Whilst it is laudable so many musicians are coming to London one wonders whether there is enough space and spaces to accommodate the fleet. The live circuit is just about hanging on and sustainable; living costs are high so it means artists are tightening their budgets in other areas – regular gigs ensure they are able to merely survive let alone make a profit. Whilst I am a little late to the party of Bread Alone – scheduling and being busy has meant this is the first time I can get to it – it is a song that deserves, and has gained, radio-play and some great reviews. One of the great things about London, as opposed to the other places, is the sheer volume of the press – from Internet blogs to local rags. There is always someone willing to write a few column-inches and spin your music. Lorne is jumping into a city that is bursting at the seams but worry not: his music is certainly in the top percentile. There are so many underrated and fantastic artists (like him) who will gain proper respect down the line. One of the things that grips me about him is how he has adapted to the city. Hailing from Berkshire, he is practically on London’s doorstep but has not just come to London and adapted his music to marketing tastes and demands of the charts. He knows what the people want and how to succeed. Writing deep, evocative and interesting songs is just what the capital, and music, demands. I am getting tired of the lazy and inauthentic songwriters who are parroting what’s currently polluting the charts. True, you are guaranteed market share and a certain amount of people but it is a cheap and easy way of doing things. Those musicians who provide something personal and unexpected deserve a lot more acclaim than they get.

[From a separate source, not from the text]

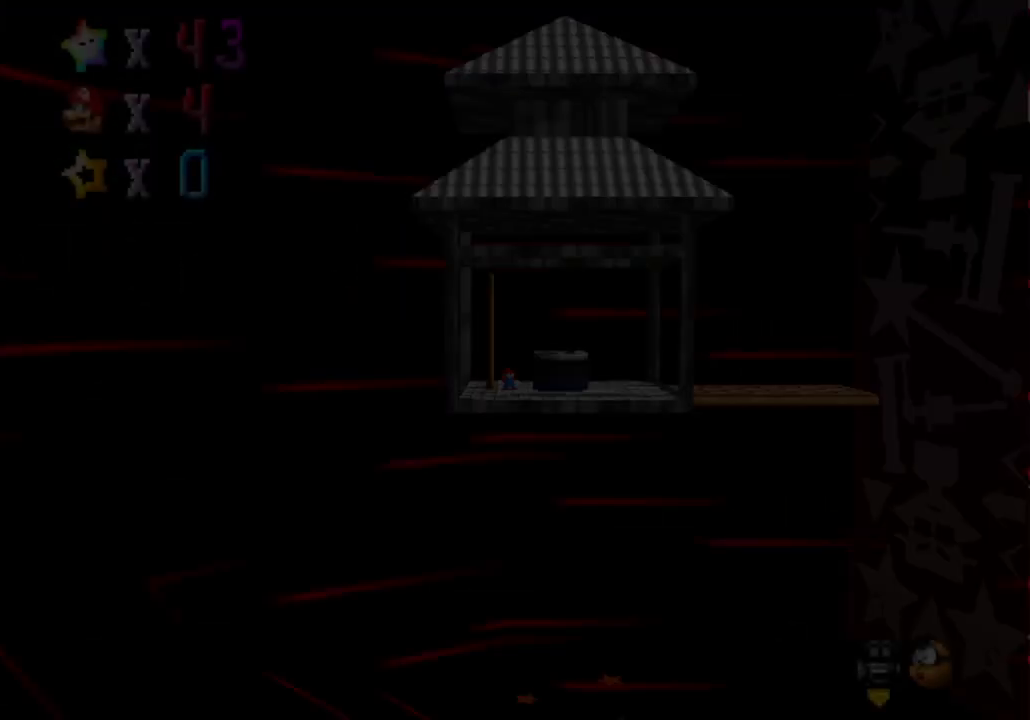
{"buttons": [], "left_stick": "center", "events": []}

I was excited to look at Lorne because he subverts expectations about male singer-songwriters. I have been on my high-horse about the solo genre and how women are outdoing the men. The reason I came to this conclusion (other than the fact it is true) is because of originality and strength. I find too many male solo artists are samey and blending into one another. Perhaps too single-minded in regards chart success or marketability; I am always more indebted to the girls of music and how they push boundaries. Between them, all around the world, one finds more excitement, colour and prospect. It may seem like a generalisation but it is especially true of London artists. Lorne is a musician who makes me feel the boys are on the resurgence. He is not someone who wants to be the next Ed Sheeran or whoever – there are plenty contended to pick up an acoustic guitar and strum about any old shite. His music is among the richest and sophisticated I have encountered in a long time. Piano-heavy songs like Bread Alone are quite hard to pull off. Many new artists will throw electronics and elements into the blender in an attempt to drown with sound. Assuming noise and sonic activity will create something interesting and universal – a faulty syllogism if ever I saw one – creating something subtler is a lot trickier. Lorne is someone who takes instruments like strings and piano and adds and elegance and atmosphere to his songs. At times romantic and graceful; more bracing and forceful the next – somebody who can create extraordinary templates with very little volume and accentuation. He is inspired by songwriters such as Kate Bush, Elbow and Radiohead so it is no surprise those kind of acts feed into his work. If you take an album from each of them – Kate Bush’s Hounds of Love; Elbow’s The Seldom Seen Kid and Radiohead’s A Moon Shaped Pool – one experiences a wealth of music and so many different emotions. From Bush’s Running Up That Hill (A Deal with God) to Elbow’s Starlings; through to Radiohead’s Daydreaming – a cornucopia of brilliance, orchestration and emotion. I can hear timbres of Kate Bush, in terms of musicality, and some of Elbow’s most swooning and cinematic moments; coupled with Radiohead’s finer tracks.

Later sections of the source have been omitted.